Data architecture refers to the principles, structures, standards, controls, models, transformations, interfaces, and technologies that define how data is stored, secured, curated, managed, and used in an organization or system. This includes the systems and processes that allow an organization to efficiently and securely acquire, use, and manage data. Data architecture helps ensure that an organization can access the data it needs, when it needs it, in a way that is secure and compliant with any relevant regulations or standards.
Data architecture principles are foundational rules that guide the structure, use and management of data. For example, the principle that “data is a shared asset” can be useful for encouraging solution architects to use data repositories that already exist as opposed to replicating things.
Data architecture standards are structures, practices and technologies that an organization adopts to avoid reinventing things for every system, application or analysis. For example, an organization might adopt a standard way to publish and subscribe to data.

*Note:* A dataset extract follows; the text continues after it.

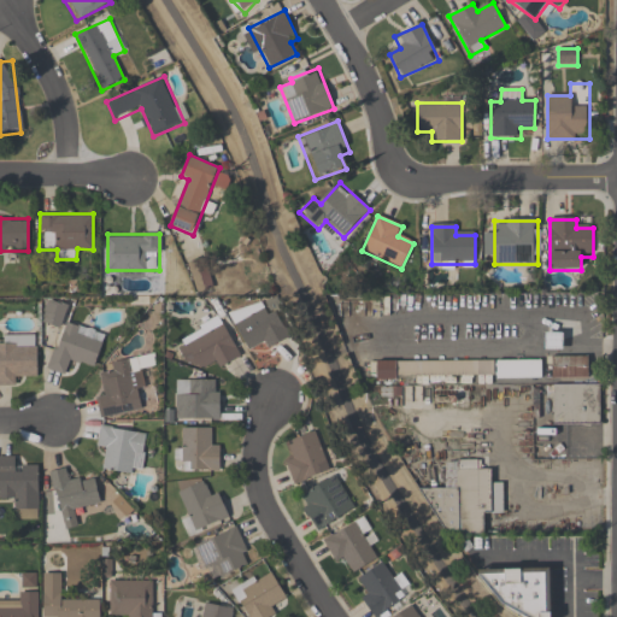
[(231,317),(248,354),(291,335),(274,297),(231,317)]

Data architecture is the structural design of information technologies for acquiring, storing, using, securing and managing data. A data architecture diagram captures the layers, interfaces, technologies and flows of data. These are typically produced at the organizational, system, application and solution level.

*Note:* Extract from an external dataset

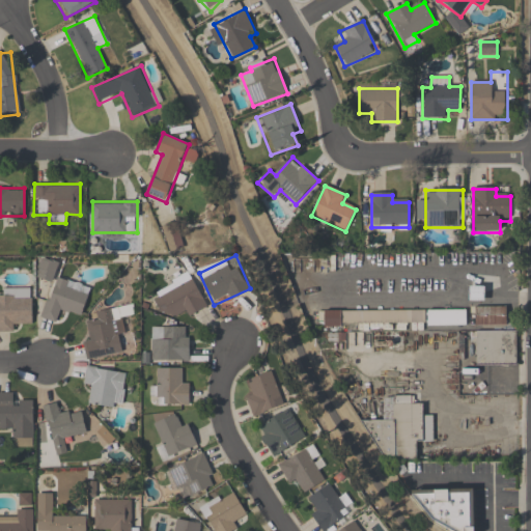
[(36,278),(54,282),(58,261),(40,258),(36,278)]
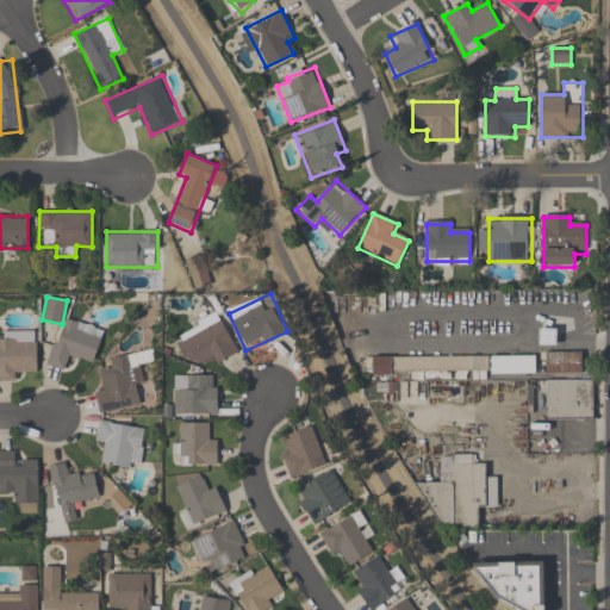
[(103,329),(61,318),(49,367),(66,371),(69,358),(94,365),(103,329)]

A data model defines the structure of data itself. This includes data entities and relationships between entities.
A data dictionary is a reference that provides a user friendly overview of data entities, fields, formats, validations and business context. This can be used both by software developers and users. For example, a user who wants to build a report might reference a data dictionary to see what data is available.

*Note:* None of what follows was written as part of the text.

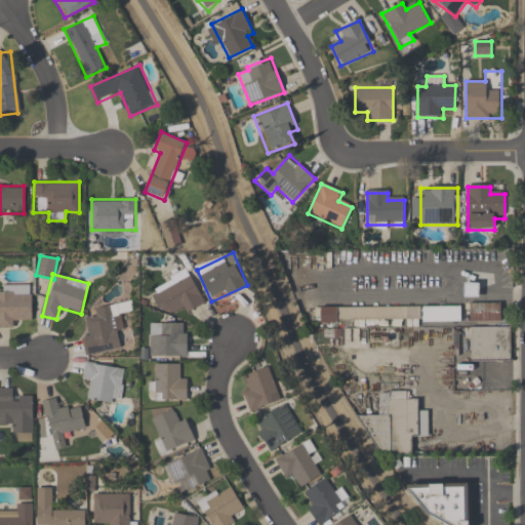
[(182,306),(186,313),(204,303),(190,275),(152,296),(162,316),(182,306)]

Patterns describe standard ways to acquire, store, transform, share, use, secure and manage data. For example, data architecture may include a sequence diagram that illustrates how to build a report from an organization’s data warehouse.
Data controls are roles, responsibilities, processes, procedures and systems for managing data. For example, a data architecture might define how data is encrypted in storage and the processes for managing encryption keys.
Data architecture may include structures and specifications for publishing, consuming, transferring and transforming data.
Data architecture may define a single source of truth for data entities and methods for using and managing master data.
The process of defining a data architecture often involves evaluation and selection of information technologies for data storage, analysis, integration, management, security and curation. For example, a data architect may perform a product evaluation as part of the procurement of a extract, transform and load tool. A data architecture document typically provides an overview of selected technologies including their capabilities, limitations and risks.
A data architecture typically includes a diagram that captures how the architecture is physically deployed to infrastructure. This is similar to the logical data architecture diagram with details of machines, platforms, environments and technologies.